■ Objective
Please rename every "collector number" in the entries below to "field number", keeping all other text the same.

--- Raw data ---

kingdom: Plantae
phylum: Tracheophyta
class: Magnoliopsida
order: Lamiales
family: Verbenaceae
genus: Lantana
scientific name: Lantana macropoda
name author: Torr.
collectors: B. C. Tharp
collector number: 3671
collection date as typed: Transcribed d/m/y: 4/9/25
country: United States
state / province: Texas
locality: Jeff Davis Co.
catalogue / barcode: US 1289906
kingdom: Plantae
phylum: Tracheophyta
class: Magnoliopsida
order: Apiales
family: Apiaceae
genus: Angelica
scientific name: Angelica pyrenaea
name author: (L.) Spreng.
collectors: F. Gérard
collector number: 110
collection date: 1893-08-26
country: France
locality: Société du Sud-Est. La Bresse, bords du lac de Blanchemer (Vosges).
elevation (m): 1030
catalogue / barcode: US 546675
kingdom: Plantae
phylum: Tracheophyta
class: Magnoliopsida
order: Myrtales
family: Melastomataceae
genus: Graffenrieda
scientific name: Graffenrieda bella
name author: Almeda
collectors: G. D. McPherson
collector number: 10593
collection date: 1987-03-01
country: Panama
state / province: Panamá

---

■ Exercise answer
kingdom: Plantae
phylum: Tracheophyta
class: Magnoliopsida
order: Lamiales
family: Verbenaceae
genus: Lantana
scientific name: Lantana macropoda
name author: Torr.
collectors: B. C. Tharp
field number: 3671
collection date as typed: Transcribed d/m/y: 4/9/25
country: United States
state / province: Texas
locality: Jeff Davis Co.
catalogue / barcode: US 1289906
kingdom: Plantae
phylum: Tracheophyta
class: Magnoliopsida
order: Apiales
family: Apiaceae
genus: Angelica
scientific name: Angelica pyrenaea
name author: (L.) Spreng.
collectors: F. Gérard
field number: 110
collection date: 1893-08-26
country: France
locality: Société du Sud-Est. La Bresse, bords du lac de Blanchemer (Vosges).
elevation (m): 1030
catalogue / barcode: US 546675
kingdom: Plantae
phylum: Tracheophyta
class: Magnoliopsida
order: Myrtales
family: Melastomataceae
genus: Graffenrieda
scientific name: Graffenrieda bella
name author: Almeda
collectors: G. D. McPherson
field number: 10593
collection date: 1987-03-01
country: Panama
state / province: Panamá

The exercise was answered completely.